We will do the forty-five mile ride from Hammonton to Ocean City, New Jersey, and we each need to raise $250 to participate. I am fully ready just to donate it myself, I hate asking for money, but if you happen to feel that it's a good cause and you can spare $5 or $10, then I would be very grateful for your sponsorship!

Here's where you can donate money to the National MS Society (that link should take you to my donation page, but if not, type in Jenny Davidson and just make sure that you get my page and not the page of the inevitable other Jenny Davidson); and I promise I will write up a good description (with pictures!) of the day of the ride.

I am excited, of course, to have a cycling goal to train for. I went to a very good repair clinic yesterday at Sid's Bikes, I feel considerably more confident in my ability to deal with potential problems (it is also rather illuminating to watch someone put one of these bikes through the different gears while it's sitting up at eye level on a stand, much clearer to understand what's going on). But it will also be a good family day out, very salubrious!
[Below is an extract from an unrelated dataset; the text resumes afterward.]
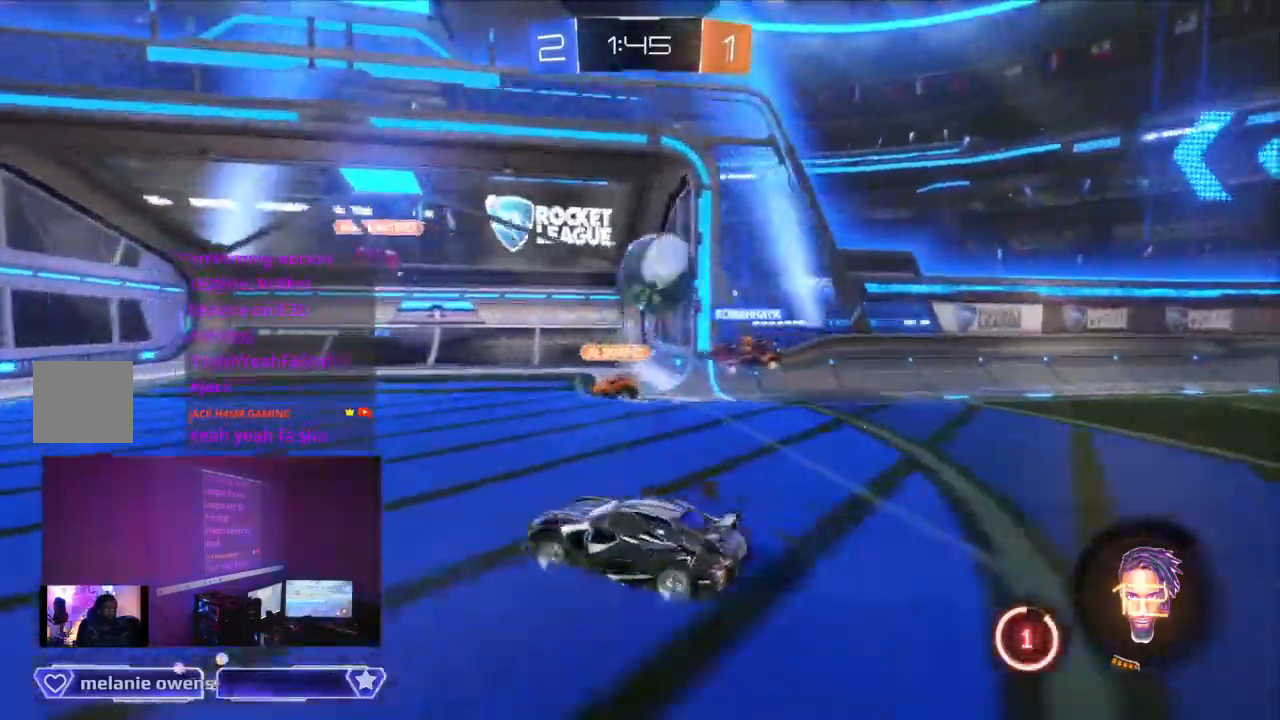
{"dt_ms": 500, "buttons": ["X", "R2"], "left_stick": "center", "right_stick": "center", "events": [[333, "R2", "down"], [500, "X", "down"]]}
(Oh, a funny memory: in the 1970s, a lot of children's books--those Laura Ingalls Wilder ones, I feel sure, but all sorts of others also--had a promotional page at the back for the MS Read-a-Thon. I always read this page longingly and covetously, and in fact I think at one point I even sent away the provided coupon for more information, though I do not remember ever getting it; because I did not understand that the way you raised money was to ask people to give it to you, I was maybe six years old--we were still living in Wilmington, Delaware--and thought that the money somehow was just magically raised by reading the books! I thought I would be the perfect person to do it because I read so many books and that it would be an efficient way to take advantage of that fact!)

4 comments:

  1. As a person with MS I just wanted to say thank you.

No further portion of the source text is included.